Indonesia's new coal phase-out goal sets 'daunting task'
New President Prabowo Subianto offered a surprise commitment at last month's G20 summit to close hundreds of coal and fossil-fuel power plants by 2040, a bold pledge from one of the world's top coal producers and consumers.
"It will be difficult to achieve. We need a total change to do it," said Fahmy Radhi, a lecturer and energy economist at Gadjahmada University.
Indonesia currently has 253 operational coal-fired power plants, according to the Ministry of Energy and Mineral Resources, including Southeast Asia's biggest at the Suralaya complex on Java island.
Dozens more are under construction, including so-called captive coal plants that supply energy to industry rather than the grid.
Shutting down this network to achieve Prabowo's target of meeting net-zero emissions a decade earlier than previously planned could cost tens of billions of dollars, according to estimates by researchers.
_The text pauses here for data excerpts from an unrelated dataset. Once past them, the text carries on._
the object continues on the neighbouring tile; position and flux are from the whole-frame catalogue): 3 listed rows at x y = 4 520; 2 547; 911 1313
And while Indonesia secured a $20 billion Just Energy Transition Partnership with developed nations in 2022, which was supposed to speed its clean energy transition, little of that money has been seen so far.
Jakarta's goal before Prabowo's announcement was to close 13 coal-fired plants by 2030, indicating the ambition in his new timeline.
The government says it wants to build over 75 gigawatts of renewable energy capacity by 2040 but so far has laid out little detail on how it hopes to achieve its new aims.
Prabowo's brother Hashim Djojohadikusumo, a businessman with interests in mining and renewable energy who is now special envoy for energy and the environment, said Jakarta wants to build two nuclear power plants.
But construction is far off, with Jakarta yet to even propose locations for them.
"The commitment is there, but I currently don't see any implementation or realisation," said Fahmy.
Gear shift
The archipelago's coal addiction has proven hard to break before.
Prabowo's predecessor Joko Widodo announced a moratorium on new coal power plant construction in 2022.
However, projects agreed before the ban continued and coal still accounts for two-thirds of power generation, according to the International Energy Agency.
That reflects the fact that coal is a cheap, reliable resource for rapidly expanding economies like Indonesia, where energy demand is steadily growing.
Indonesia's coal plants are also mostly young, making retiring them early an expensive prospect.
The Institute for Essential Services Reform (IESR), a Jakarta-based energy think tank, estimated Indonesia would need $27 billion by 2040 to shut down coal power plants that generate a total capacity of 45 gigawatts.
And state electricity company PLN, which says shutting a single plant could run close to $2 billion, insists it will not shoulder the cost.
"Shutting down a coal power plant must be cost-neutral. If there are additional costs, they're not the responsibility of the government or PLN," its director Darmawan Prasodjo told parliament last week.
Campaigners argue a gear shift is needed.
"There are still many policies that don't aim for the real energy transition," Adila Isfandiary, a climate and energy campaigner at Greenpeace Indonesia, told AFP.
"Our investment climate is not that good, (investors) still don't see renewable energy as a bankable project for them, especially because coal is still very cheap," she said.
'Actually doable'
Experts say there is a pathway to achieving its targets if the government is serious.
It will need to retire three gigawatts of coal capacity annually over the next 15 years while swiftly ramping up renewable energy, particularly solar, according to energy think tank Ember.
Indonesia launched the region's largest floating solar plant last year with a capacity of 192 megawatts and it also has untapped biomass and geothermal energy capacity.
Most of all, the government needs to match its bold initiative with a bold roadmap, said IESR executive director Fabby Tumiwa.
"This whole thing is a daunting task and a very expensive one at that," he told AFP.
"We need to treat this as a mission and to achieve it we need changes, improvement, and reformation.
The government must ensure no new coal construction after next year and refuse extensions to the plants set for retirement.
It can also streamline regulations and provide incentives for renewable energy, he said.
"Now it might feel like a mission to Mars," Fabby said.
"But if we approach it aggressively, it's actually doable."